- _PROBLEM TO SOLVE_
Please count the lines in the records below that contain the word "Board" and reply with only that number.

──────── SOURCE DATA ────────

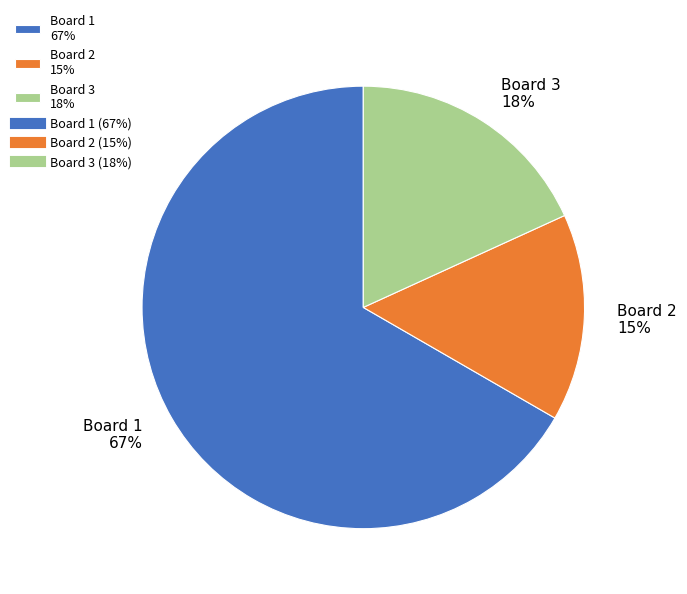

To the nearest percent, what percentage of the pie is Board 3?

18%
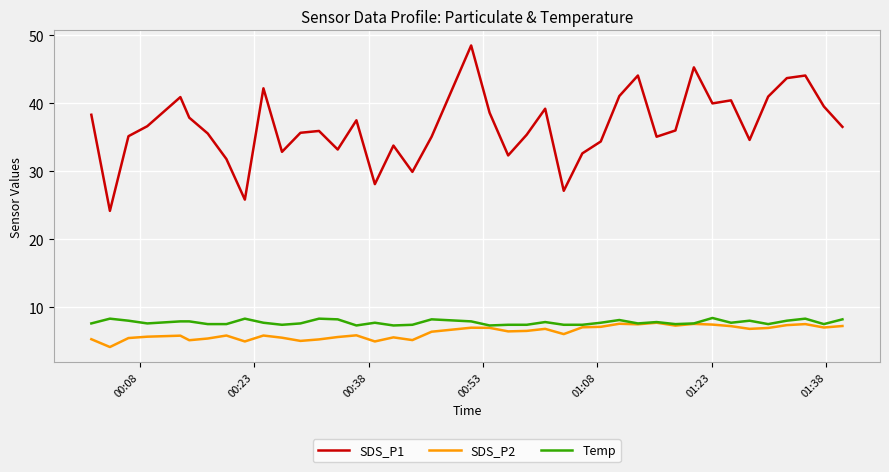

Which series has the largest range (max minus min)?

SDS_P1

────────

- _RESULT FOR THIS EXERCISE_
1